姚炳成带着几名户部吏员,几乎是屏着呼吸,将高安带来的那百余车粮食细细清点、称重、核算。
每算出一个更精确、也更让人心头发紧的数字,他的眉头就锁紧一分。
最终,他拿着汇总的账册,脚步沉重地再次来到纪怀廉暂歇的厢房外。
永王并未真正休息,只是闭目靠在椅背上,手指仍无意识地按压着额角。
“殿下。”姚炳成低声唤道。
纪怀廉睁开眼,眼底的血丝似乎又密了些:“清点完了?多少?”
姚炳成深吸一口气,将账册双手呈上,声音干涩:“回殿下,高公公所率先锋队,实运抵粮食……共计九十七石又四斗。”
不足百石。
这个数字,像一盆冰水,浇在纪怀廉本就焦灼的心头。
他其实早有预感,亲眼所见那车队规模便知不会太多,但听到确切的、如此微薄的数字,仍觉一股寒意自脚底窜起。

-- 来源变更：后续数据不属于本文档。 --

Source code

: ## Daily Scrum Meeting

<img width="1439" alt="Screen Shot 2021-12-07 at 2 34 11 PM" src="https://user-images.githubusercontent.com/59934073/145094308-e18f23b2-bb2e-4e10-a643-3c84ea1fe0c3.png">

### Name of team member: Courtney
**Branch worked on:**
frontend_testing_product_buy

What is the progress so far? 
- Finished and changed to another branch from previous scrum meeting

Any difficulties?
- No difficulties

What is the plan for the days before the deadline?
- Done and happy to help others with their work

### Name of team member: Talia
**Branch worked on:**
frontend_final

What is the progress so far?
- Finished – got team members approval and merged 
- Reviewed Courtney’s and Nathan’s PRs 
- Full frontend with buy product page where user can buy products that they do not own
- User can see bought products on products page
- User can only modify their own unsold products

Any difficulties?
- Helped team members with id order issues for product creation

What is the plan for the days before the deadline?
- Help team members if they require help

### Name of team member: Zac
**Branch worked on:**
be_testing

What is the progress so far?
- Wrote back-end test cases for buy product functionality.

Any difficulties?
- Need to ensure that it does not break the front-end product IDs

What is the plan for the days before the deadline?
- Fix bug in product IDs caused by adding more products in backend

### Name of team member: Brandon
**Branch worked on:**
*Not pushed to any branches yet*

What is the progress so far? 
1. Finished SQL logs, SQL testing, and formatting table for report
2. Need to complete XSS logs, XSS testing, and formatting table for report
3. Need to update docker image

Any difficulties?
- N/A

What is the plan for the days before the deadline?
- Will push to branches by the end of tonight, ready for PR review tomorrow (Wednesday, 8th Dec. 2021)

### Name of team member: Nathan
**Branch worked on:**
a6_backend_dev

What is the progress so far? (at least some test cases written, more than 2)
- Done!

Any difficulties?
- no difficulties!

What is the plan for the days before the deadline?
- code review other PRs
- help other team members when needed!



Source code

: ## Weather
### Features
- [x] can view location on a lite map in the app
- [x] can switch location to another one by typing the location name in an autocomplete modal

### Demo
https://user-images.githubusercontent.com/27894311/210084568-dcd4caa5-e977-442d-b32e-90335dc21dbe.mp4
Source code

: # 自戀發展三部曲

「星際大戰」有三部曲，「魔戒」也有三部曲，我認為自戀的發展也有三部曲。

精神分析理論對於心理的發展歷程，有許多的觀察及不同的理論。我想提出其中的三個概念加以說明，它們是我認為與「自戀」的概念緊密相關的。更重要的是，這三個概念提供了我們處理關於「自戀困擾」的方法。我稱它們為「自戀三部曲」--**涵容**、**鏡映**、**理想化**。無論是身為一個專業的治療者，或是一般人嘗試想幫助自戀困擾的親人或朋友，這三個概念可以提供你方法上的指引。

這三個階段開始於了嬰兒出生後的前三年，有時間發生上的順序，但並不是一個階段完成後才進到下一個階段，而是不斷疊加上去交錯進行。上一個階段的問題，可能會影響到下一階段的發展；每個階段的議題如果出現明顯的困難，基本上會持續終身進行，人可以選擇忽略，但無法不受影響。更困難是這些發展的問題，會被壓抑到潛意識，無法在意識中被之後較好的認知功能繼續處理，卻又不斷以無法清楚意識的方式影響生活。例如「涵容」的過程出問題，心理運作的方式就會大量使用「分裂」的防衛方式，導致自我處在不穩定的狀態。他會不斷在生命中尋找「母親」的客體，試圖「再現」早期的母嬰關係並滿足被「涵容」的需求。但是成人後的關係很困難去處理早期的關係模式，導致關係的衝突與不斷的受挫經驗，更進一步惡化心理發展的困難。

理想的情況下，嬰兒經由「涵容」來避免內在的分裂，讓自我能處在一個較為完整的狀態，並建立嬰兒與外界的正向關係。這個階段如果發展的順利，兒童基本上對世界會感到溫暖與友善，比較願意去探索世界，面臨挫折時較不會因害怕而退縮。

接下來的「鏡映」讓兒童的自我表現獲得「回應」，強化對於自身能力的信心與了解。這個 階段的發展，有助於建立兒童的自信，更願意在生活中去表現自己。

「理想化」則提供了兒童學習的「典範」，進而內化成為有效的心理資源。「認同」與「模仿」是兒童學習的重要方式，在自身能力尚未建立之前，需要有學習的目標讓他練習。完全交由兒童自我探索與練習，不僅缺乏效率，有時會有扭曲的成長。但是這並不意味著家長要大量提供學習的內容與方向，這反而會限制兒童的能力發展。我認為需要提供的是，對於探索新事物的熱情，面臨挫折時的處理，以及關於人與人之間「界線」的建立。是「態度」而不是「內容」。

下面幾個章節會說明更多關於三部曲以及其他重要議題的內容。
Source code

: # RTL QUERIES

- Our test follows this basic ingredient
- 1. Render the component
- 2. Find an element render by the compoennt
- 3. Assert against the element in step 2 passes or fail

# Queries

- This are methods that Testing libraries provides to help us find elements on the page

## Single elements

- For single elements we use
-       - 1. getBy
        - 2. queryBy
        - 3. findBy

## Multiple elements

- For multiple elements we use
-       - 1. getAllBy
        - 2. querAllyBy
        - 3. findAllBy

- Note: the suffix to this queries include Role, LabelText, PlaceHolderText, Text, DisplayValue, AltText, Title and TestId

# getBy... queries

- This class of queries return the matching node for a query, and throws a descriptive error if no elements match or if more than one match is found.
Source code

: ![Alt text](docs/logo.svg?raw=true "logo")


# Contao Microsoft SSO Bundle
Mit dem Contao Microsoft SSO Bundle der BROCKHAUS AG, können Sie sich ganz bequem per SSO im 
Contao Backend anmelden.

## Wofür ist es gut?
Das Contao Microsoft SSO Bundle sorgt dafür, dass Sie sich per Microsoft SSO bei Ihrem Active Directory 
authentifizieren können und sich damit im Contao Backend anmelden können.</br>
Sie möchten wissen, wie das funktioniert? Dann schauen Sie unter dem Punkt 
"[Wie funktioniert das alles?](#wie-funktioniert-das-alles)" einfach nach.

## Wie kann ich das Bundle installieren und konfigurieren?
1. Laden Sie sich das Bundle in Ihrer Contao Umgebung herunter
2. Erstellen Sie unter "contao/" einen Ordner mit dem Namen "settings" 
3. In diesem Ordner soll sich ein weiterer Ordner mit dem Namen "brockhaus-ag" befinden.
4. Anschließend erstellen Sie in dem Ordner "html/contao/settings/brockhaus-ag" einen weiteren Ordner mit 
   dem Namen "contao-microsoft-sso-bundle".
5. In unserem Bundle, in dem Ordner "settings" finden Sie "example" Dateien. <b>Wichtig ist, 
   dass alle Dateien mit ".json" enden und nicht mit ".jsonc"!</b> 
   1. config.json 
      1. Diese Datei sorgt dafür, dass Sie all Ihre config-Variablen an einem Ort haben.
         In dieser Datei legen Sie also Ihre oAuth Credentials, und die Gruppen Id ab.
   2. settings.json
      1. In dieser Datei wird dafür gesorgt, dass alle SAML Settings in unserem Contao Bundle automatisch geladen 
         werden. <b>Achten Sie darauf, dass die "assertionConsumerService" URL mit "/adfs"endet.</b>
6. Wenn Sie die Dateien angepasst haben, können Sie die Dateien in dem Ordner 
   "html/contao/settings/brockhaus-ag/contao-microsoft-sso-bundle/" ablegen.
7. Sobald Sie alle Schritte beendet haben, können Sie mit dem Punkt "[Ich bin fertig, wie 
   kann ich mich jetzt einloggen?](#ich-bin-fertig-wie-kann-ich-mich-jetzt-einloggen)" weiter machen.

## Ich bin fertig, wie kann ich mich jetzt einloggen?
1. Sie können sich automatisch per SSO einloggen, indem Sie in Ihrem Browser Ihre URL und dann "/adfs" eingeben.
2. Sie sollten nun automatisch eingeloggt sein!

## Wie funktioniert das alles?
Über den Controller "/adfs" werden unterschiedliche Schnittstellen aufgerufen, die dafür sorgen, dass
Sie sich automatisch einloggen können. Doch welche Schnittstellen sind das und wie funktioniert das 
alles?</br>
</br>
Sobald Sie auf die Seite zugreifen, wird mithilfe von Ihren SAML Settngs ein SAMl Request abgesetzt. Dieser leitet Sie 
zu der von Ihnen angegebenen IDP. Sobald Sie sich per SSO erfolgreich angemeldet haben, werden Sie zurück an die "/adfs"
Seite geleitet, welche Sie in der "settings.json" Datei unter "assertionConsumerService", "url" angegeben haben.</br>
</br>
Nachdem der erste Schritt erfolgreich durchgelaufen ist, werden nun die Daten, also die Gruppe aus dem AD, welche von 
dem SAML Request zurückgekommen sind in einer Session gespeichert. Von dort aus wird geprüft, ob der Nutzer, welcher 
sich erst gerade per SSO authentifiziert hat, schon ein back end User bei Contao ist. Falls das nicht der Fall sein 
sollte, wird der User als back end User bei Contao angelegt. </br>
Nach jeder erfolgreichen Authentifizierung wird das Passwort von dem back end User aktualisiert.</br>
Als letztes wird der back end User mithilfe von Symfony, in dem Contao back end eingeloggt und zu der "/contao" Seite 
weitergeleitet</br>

九十七石粮食,对于寻常人家或是一笔巨资,但对于眼下聚集了数万灾民、且全城存粮已近乎耗尽的太原城而言,简直是杯水车薪。
便是熬成最稀薄的粥,每人又能分得几口?更严峻的是,这数万灾民中,不满与绝望的情绪早已如干柴堆积,前两日的骚动只是被勉强压制,若这点粮食分配再出纰漏,星星之火便可燎原。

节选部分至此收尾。